Love (God's love in us) does not insist on its own rights or its own way; for it is not self-seeking: it is not touchy or fretful or resentful; it takes no account of the evil done to it.

It does not rejoice at injustice and unrighteousness, but rejoices when right and truth prevail.

Love bears up under anything and everything that comes, is ever ready to believe the best of every person; it's hopes are fadeless under all circumstances, and it endures everything.

To study it further, dust off that Bible that your grandmother gave you and read in the New Testament in the book of I Corinthians, Chapter 13.

We agree with you right now - no one can live up to that description of love completely - but our wager is, you can do a lot better job in showing bona fide affection than you are doing now. Don't use this to hammer at your wife or husband or your teenager to straighten them out - but treasure it as a guide to correct yourself.

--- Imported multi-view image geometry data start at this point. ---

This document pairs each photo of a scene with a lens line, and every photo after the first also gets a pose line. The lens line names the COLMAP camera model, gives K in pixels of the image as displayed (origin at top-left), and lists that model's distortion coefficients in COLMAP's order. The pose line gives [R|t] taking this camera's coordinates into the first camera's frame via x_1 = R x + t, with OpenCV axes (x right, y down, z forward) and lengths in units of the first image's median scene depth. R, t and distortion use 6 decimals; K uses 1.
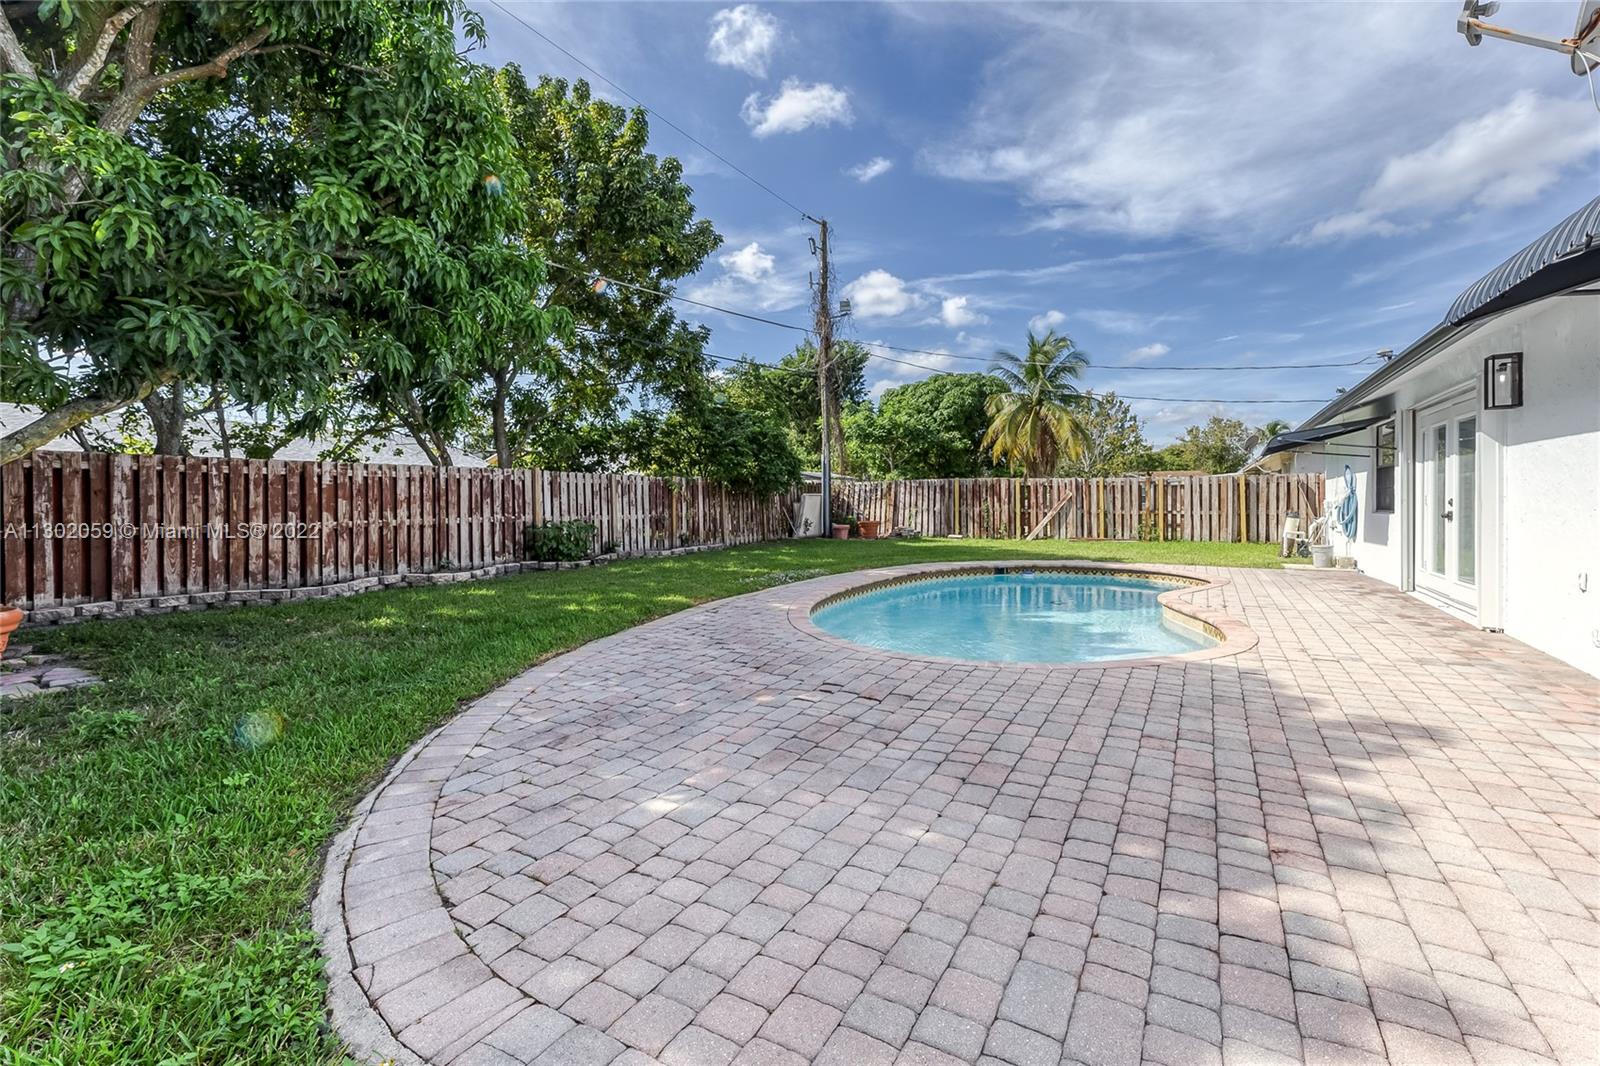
lens RADIAL K [[651.9, 0, 817.9], [0, 651.9, 505.6], [0, 0, 1]] dist [0.001153, 0.000039]
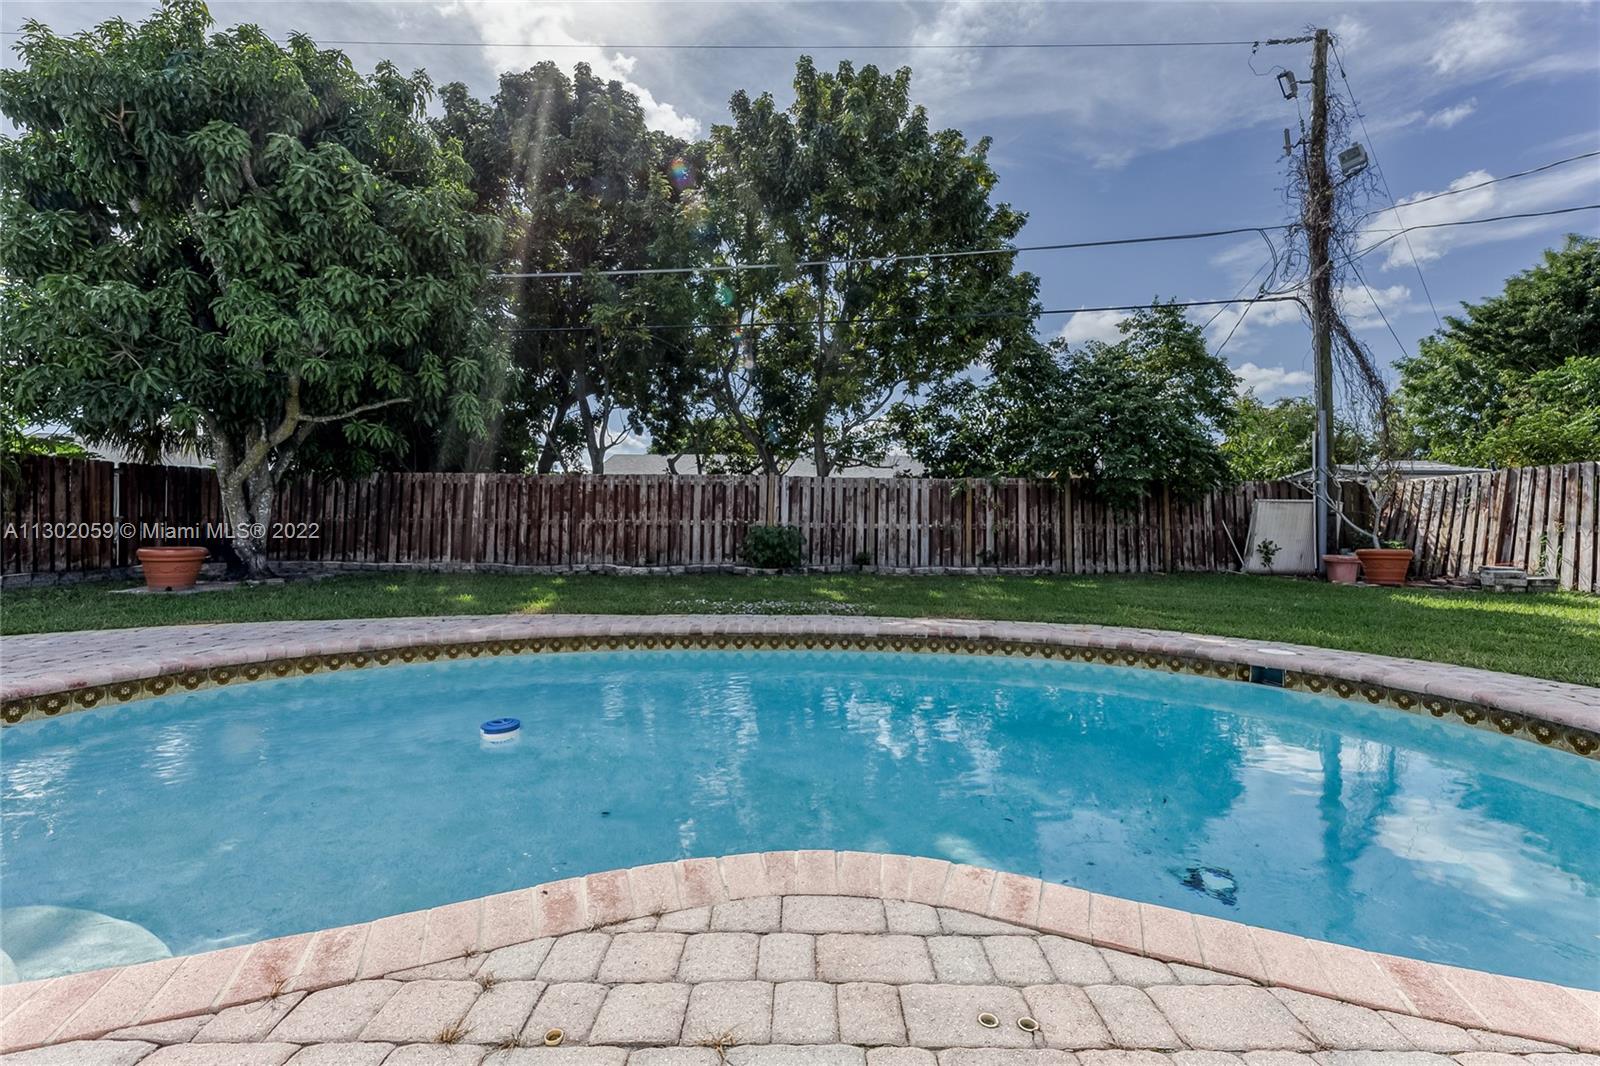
lens RADIAL K [[651.9, 0, 807.0], [0, 651.9, 499.9], [0, 0, 1]] dist [0.001153, 0.000039]
pose [[0.503397, -0.022072, -0.863773, 0.486285], [-0.018151, 0.999183, -0.036110, 0.019749], [0.863864, 0.033856, 0.502585, 0.582588]]
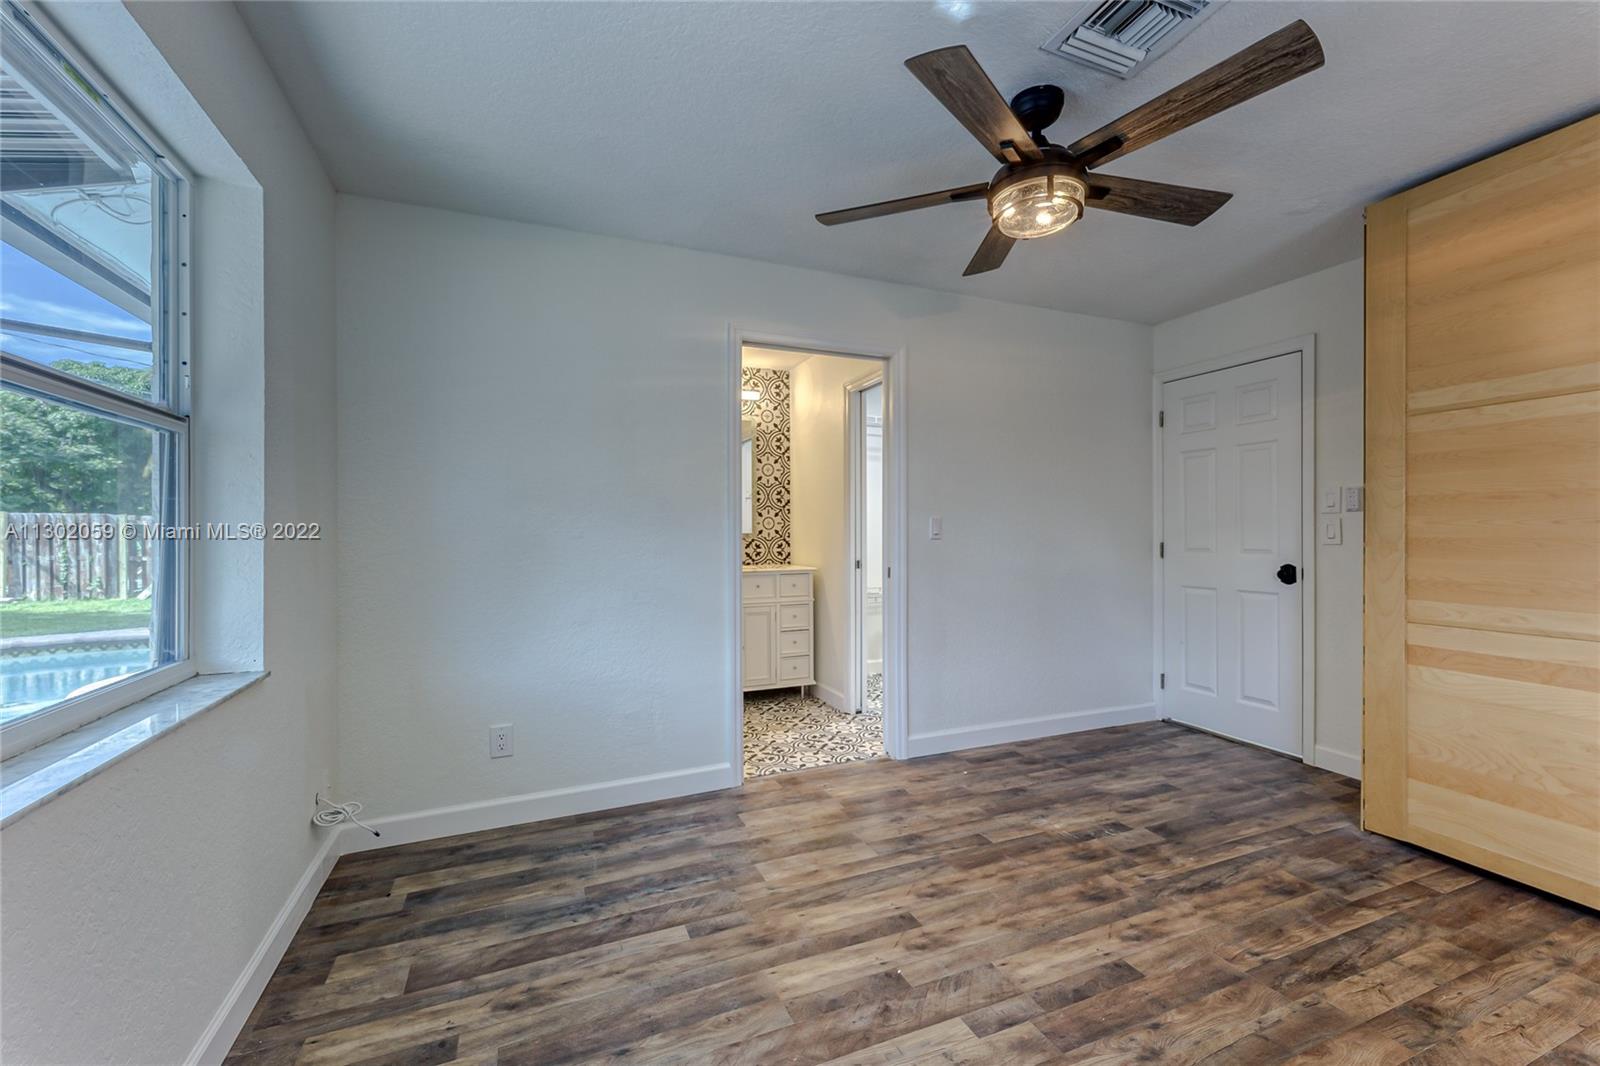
lens RADIAL K [[651.9, 0, 798.1], [0, 651.9, 538.3], [0, 0, 1]] dist [0.001153, 0.000039]
pose [[0.602508, 0.002616, 0.798108, 0.279571], [0.002967, 0.999980, -0.005518, -0.015678], [-0.798107, 0.005693, 0.602489, -0.080945]]
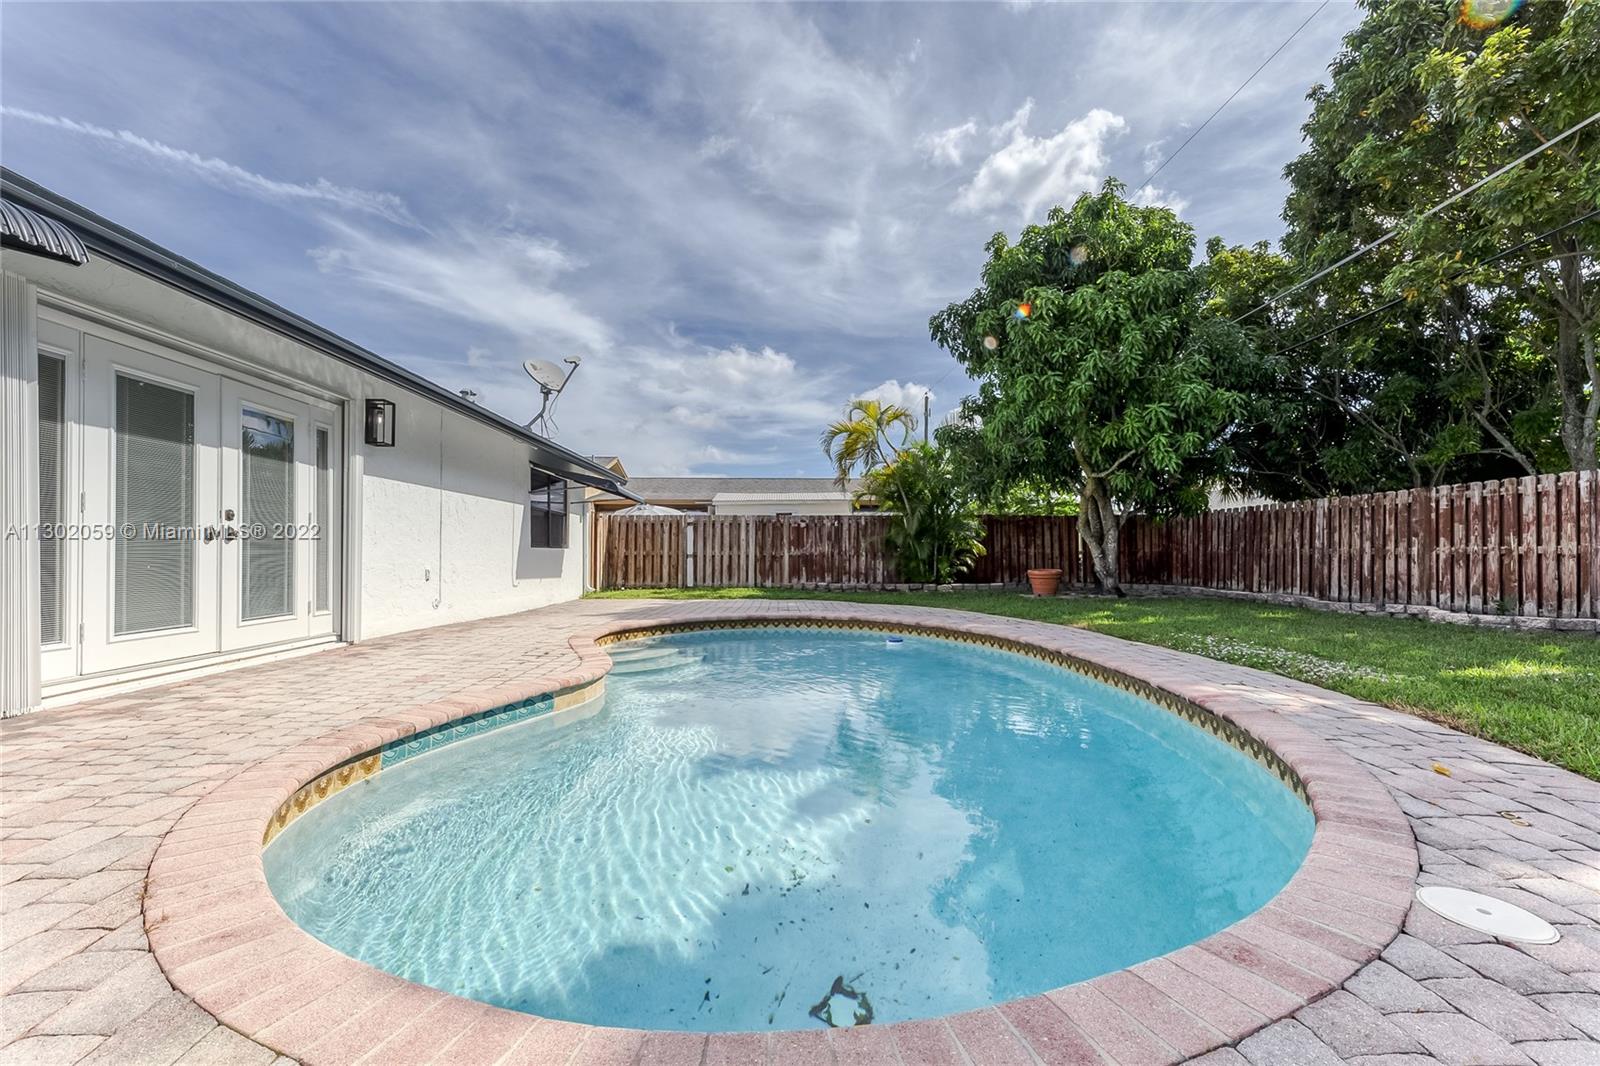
lens RADIAL K [[651.9, 0, 797.9], [0, 651.9, 548.4], [0, 0, 1]] dist [0.001153, 0.000039]
pose [[-0.852323, 0.003154, -0.523006, 0.467620], [0.002665, 0.999995, 0.001688, 0.018110], [0.523009, 0.000045, -0.852327, 1.072132]]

Needless to say, these passages are not telling you to quit being a man or to become a weak woman, to quit being tough when you have to be, to quit being strong; but it's telling you to lessen those areas in your life by being conscious of the feelings of others and showing kindness and compassion.

Think of ways today where you can better become a person who really knows how to actually be in love with your wife or husband - and, as a bonus, your children, who sometimes drive you up the wall. If you do, you won't be asking us, "How can I save my marriage?" It will put a spring to your step and a song in your heart.